In-medium Pions and Partial Restoration of Chiral Symmetry: a model-independent analysis

TL;DR

This paper derives a model-independent relation connecting the in-medium quark condensate to pion properties in nuclear matter, showing that pion-nucleus interactions imply partial chiral symmetry restoration without needing in-medium pion mass data.

Contribution

It introduces a novel, model-independent formula linking the in-medium quark condensate to pion decay constant and wave function renormalization, based on QCD operator relations.

Findings

Enhanced pion-nucleus repulsion indicates reduced quark condensate in medium.

The in-medium quark condensate can be inferred without knowing the in-medium pion mass.
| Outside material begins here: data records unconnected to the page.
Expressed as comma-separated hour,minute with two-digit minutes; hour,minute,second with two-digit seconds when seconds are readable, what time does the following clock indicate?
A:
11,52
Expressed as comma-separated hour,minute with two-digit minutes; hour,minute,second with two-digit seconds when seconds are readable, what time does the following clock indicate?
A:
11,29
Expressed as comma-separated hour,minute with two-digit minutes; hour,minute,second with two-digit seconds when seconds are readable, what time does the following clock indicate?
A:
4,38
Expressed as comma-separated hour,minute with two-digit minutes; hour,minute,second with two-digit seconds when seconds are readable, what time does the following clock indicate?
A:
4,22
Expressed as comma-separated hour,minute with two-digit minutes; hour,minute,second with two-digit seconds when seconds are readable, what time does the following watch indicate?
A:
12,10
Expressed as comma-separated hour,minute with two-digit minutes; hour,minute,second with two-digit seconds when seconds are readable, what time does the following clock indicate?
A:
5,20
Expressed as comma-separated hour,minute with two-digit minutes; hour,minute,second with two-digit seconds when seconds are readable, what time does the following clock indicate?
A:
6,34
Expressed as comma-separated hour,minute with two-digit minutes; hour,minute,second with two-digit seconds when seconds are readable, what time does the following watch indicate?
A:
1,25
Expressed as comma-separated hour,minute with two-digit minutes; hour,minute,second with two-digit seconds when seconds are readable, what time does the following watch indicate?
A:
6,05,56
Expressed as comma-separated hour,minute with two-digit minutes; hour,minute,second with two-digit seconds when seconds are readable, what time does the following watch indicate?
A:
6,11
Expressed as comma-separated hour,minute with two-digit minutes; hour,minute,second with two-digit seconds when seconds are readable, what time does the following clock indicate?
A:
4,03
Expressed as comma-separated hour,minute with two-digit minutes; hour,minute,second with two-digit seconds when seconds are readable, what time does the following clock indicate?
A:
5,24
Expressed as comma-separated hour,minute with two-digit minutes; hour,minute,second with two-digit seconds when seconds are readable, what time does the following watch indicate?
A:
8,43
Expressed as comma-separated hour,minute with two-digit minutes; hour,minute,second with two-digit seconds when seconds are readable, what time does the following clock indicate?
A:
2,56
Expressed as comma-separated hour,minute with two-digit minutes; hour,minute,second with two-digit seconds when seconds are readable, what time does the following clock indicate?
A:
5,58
The analysis supports partial restoration of chiral symmetry in nuclear matter.

Abstract

Exploiting operator relations in QCD, we derive a novel and model-independent formula relating the in-medium quark condensate <bar-q q>* to the decay constant F*_t and the wave function renormalization constant Z* of the pion in the nuclear medium. Evaluating Z* at low density from the iso-scalar pion-nucleon scattering data, it is concluded that the enhanced repulsion of the s-wave isovector pion-nucleusinteraction observed in the deeply bound pionic atoms implies directly the reduction of the in-medium quark condensate. The knowlege of the in-medium pion mass is not necessary to reach this conclusion.